▶ _Exercise details_
Please output the data exactly, minus pictures.

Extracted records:

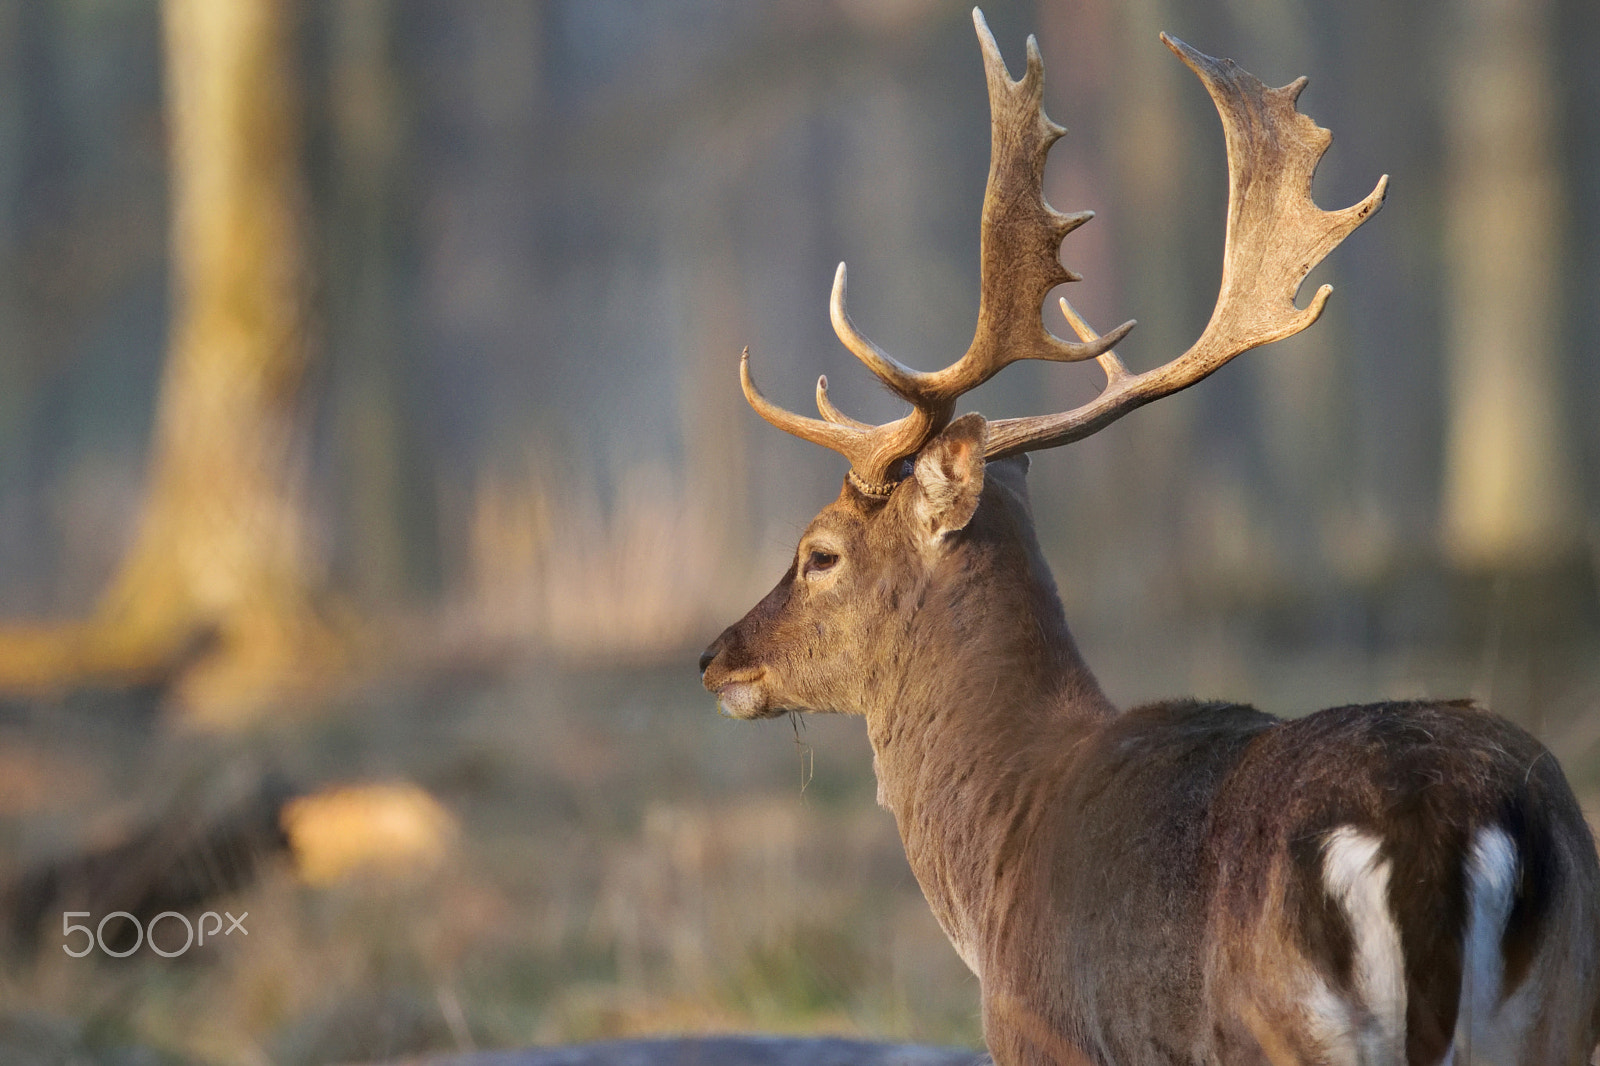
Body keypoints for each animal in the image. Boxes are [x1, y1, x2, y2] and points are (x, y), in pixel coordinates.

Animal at [697, 8, 1600, 1062]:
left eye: (820, 552)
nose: (717, 657)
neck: (996, 863)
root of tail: (1431, 826)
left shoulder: (1037, 1031)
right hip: (1557, 1005)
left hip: (1288, 1028)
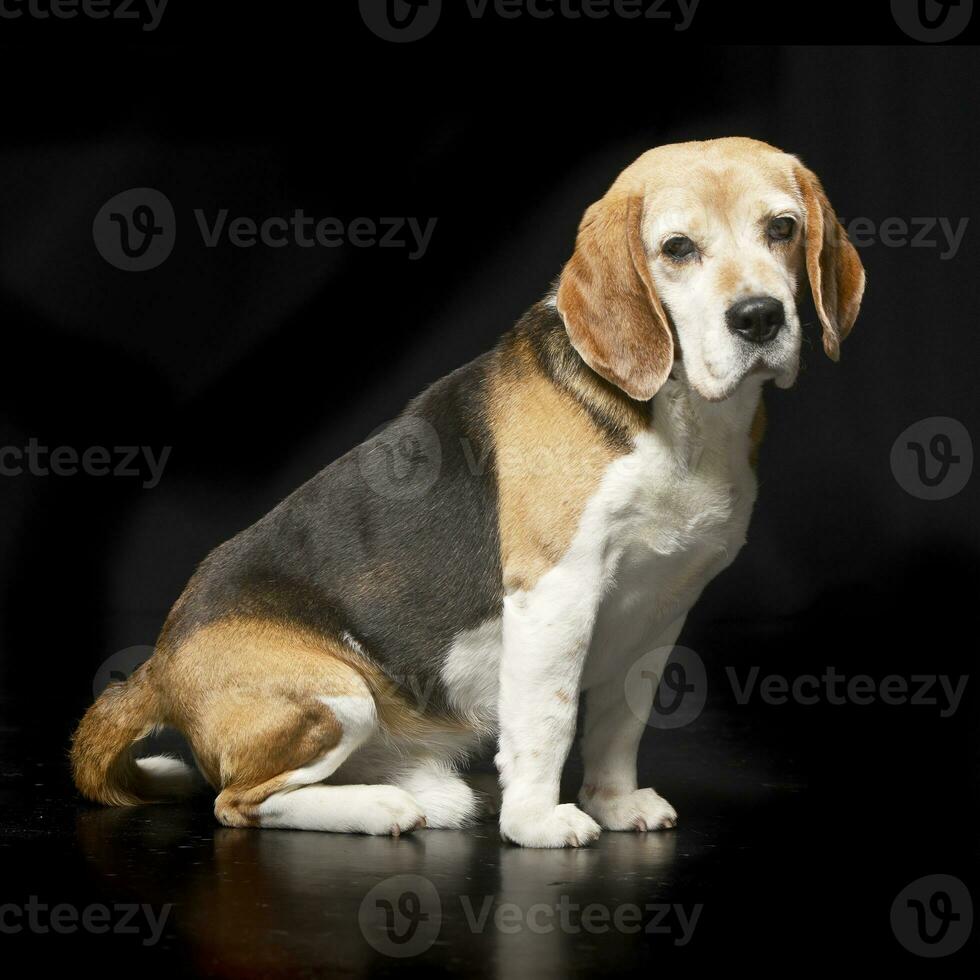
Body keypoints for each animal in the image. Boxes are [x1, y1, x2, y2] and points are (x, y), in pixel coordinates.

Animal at [71, 138, 864, 848]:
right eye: (677, 248)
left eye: (782, 228)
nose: (759, 317)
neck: (683, 420)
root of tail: (159, 663)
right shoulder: (556, 594)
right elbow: (550, 721)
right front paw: (538, 821)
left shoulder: (661, 607)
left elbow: (619, 721)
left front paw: (613, 803)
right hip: (334, 695)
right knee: (237, 803)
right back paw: (378, 809)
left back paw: (432, 796)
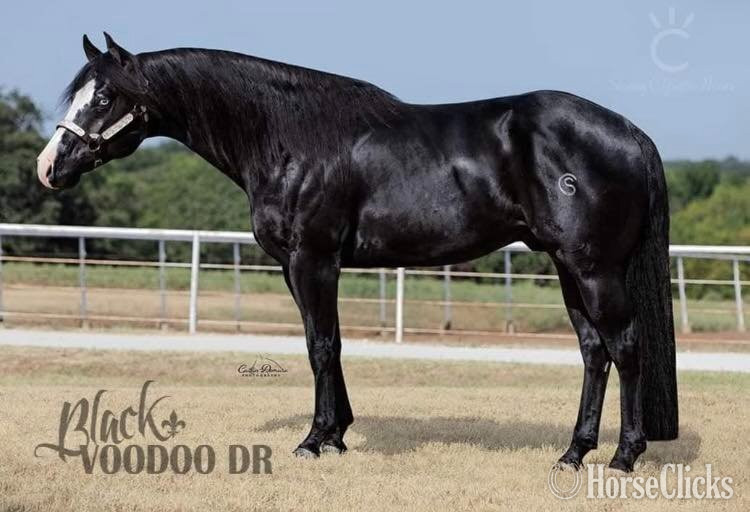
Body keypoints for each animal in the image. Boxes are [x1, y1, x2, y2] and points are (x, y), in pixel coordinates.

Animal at [37, 33, 678, 472]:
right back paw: (573, 452)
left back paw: (623, 456)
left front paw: (313, 440)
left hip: (595, 269)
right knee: (594, 352)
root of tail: (630, 133)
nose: (49, 167)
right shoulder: (302, 267)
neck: (289, 137)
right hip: (569, 268)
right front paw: (339, 434)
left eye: (105, 97)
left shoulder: (312, 259)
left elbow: (321, 346)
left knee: (625, 346)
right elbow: (327, 343)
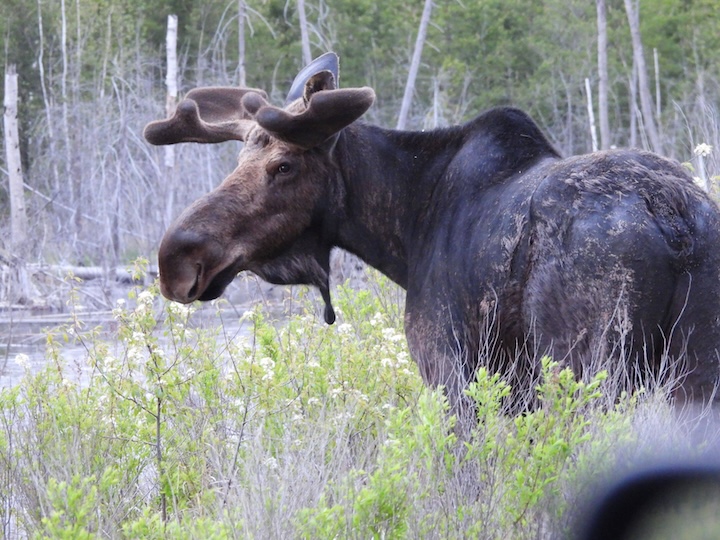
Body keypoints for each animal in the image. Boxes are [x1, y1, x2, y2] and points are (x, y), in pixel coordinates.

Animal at [144, 52, 720, 414]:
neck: (405, 233)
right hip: (695, 374)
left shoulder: (450, 372)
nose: (176, 259)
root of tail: (671, 216)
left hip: (589, 368)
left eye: (283, 166)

▶ _Written solution_
Body keypoints for each animal in the image. Boxes are [x1, y1, x2, y2] and points are (x, y), in pixel coordinates.

Animal at [697, 8, 1600, 1062]:
left eye: (820, 552)
nose: (717, 657)
neck: (996, 863)
root of tail: (1431, 826)
left shoulder: (1037, 1031)
right hip: (1557, 1005)
left hip: (1288, 1028)
Body keypoints for each animal in the image. Boxes are [x1, y1, x2, y2] and points are (x, y), in pixel coordinates.

Animal at [71, 138, 864, 848]:
right eye: (677, 248)
left eye: (782, 228)
nose: (759, 317)
neck: (683, 420)
root of tail: (159, 663)
right shoulder: (556, 594)
right elbow: (550, 721)
right front paw: (538, 821)
left shoulder: (661, 607)
left elbow: (619, 721)
left front paw: (613, 803)
right hip: (334, 695)
right knee: (237, 803)
right back paw: (378, 809)
left back paw: (432, 796)
Body keypoints for each animal in the image. Boxes are [x1, y1, x2, y2] and points are (x, y), in pixel coordinates.

Animal at [37, 33, 678, 472]:
right back paw: (573, 452)
left back paw: (623, 456)
left front paw: (313, 440)
left hip: (595, 269)
right knee: (594, 352)
root of tail: (630, 133)
nose: (49, 167)
right shoulder: (302, 267)
neck: (289, 137)
right hip: (569, 268)
right front paw: (339, 434)
left eye: (105, 97)
left shoulder: (312, 259)
left elbow: (321, 346)
left knee: (625, 346)
right elbow: (327, 343)
Body keypoints for each animal in the image. Boxes are [x1, y1, x2, y2] and points are (x, y), in pixel coordinates.

Animal at [144, 52, 720, 414]:
neck: (405, 233)
right hip: (695, 374)
left shoulder: (450, 372)
nose: (176, 259)
root of tail: (671, 216)
left hip: (589, 368)
left eye: (283, 166)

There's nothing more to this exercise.